Commentary: I usually start with the positive, but I'm breaking with tradition and starting with the negative, for reasons that should be clear by the end of this review. The first third of this book is very disjointed, to an extent that the pace and flow of the story is disrupted. There are also many elements, introduced in the first third, that bear strong similarities to other works (i.e., the film "Stargate", the names look a lot like place-names out of Mary Stewart's "Merlin" trilogy, the colonization process bears a strong resemblance to the colonization described in Kim Stanley Robinson's "Red Mars"). If I had stopped and rated the book after that first third, it would have gotten two stars for the disjointedness and lack of originality.

However, after the first third, three things happen: the pace quickens, the flow smoothes out and becomes more coherent and cohesive, and the more original elements in the story (i.e., nanotechnology, aliens being machine entities, artificial intelligence) become dominant. The last two-thirds of this book would get four, pushing five, stars. It actually gets to be quite a thriller. It stumbles a little right at the end, leaving the possibility that the aliens might return (sequel set-up?).

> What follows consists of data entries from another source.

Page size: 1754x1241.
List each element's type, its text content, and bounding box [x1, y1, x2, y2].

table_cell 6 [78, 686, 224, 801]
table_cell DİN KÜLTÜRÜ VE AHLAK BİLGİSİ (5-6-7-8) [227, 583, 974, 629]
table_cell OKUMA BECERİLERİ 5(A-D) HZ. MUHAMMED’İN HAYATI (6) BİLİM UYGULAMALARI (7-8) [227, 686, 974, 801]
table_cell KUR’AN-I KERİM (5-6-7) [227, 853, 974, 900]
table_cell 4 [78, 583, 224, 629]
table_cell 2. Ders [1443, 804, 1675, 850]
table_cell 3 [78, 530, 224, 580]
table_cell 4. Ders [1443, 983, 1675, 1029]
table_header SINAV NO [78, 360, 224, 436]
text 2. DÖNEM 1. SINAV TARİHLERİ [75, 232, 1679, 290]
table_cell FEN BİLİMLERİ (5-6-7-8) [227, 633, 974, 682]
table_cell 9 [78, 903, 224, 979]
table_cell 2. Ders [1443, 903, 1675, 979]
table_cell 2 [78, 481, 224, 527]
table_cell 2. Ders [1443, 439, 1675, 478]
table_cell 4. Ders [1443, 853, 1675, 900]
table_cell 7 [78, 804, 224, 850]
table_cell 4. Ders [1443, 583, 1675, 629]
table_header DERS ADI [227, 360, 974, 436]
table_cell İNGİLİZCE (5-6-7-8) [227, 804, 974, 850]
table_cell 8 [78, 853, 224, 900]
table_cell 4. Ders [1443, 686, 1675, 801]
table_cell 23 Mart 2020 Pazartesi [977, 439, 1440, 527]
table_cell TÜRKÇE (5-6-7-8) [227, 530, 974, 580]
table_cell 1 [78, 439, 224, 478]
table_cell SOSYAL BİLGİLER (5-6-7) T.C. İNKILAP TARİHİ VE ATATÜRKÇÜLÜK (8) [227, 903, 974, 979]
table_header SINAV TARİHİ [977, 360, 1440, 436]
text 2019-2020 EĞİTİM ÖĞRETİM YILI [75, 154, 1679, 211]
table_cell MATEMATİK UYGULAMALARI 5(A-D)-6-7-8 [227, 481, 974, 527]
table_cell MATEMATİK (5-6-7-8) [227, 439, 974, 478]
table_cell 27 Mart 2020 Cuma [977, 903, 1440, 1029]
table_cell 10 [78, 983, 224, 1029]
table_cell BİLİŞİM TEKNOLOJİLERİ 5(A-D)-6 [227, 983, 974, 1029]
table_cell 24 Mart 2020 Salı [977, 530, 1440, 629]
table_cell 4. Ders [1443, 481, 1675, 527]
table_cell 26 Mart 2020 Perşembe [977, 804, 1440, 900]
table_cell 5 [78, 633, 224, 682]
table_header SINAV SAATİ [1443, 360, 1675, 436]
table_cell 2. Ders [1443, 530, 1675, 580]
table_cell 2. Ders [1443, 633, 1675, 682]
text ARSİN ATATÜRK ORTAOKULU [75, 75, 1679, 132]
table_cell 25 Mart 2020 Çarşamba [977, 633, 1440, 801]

Overall, this is a good book, if the reader is patient and tolerant through the first (roughly) 130 pages. Then, hang on!

Rating: 2 stars
Summary: Mediocre book with a bad ending
Review: This is my first Amazon.com book review. Everyone who knows me I read a lot, but this is the first time I've written about a book I've read here.

I started off feeling the book was "OK"... it didn't keep me up at night, but it was an enjoyable enough book... Then later on in the book when everyone got to Mars things started to take a turn for the worse. What little bit of a "plot" that had been developing in the book started to fall apart. As other's have commented here the characters seemed to be "cookie-cutter" style, lacking depth.

I just don't know where to start... the "Russian tanks" that are on Mars (yea... when earlier in the book they are talking about shipping a hand full of people at a time Russia would ship "TANKS" to Mars...), or the "un-killable" assassin that shows up on the ship, just before they blast off back to Earth, or the changing timelines (they have a ship that will be at Mar's in a few days, then a few days pass (while he is off in an alien world learning "the way of the warrior" and adding in a little randomness into the alien AI), and then after all of that they are still a few days away...

I've seen a number of people here give RAVE reviews, and I guess I just look at the book differently. Anyway... I do not feel that I could recommend anyone buying it... that is unless you already like the writings of Bruce Balfour. If you know someone who has this book, or if you can get it from a library, then it might be worth checking out... but at today's book prices... in my opinion, no.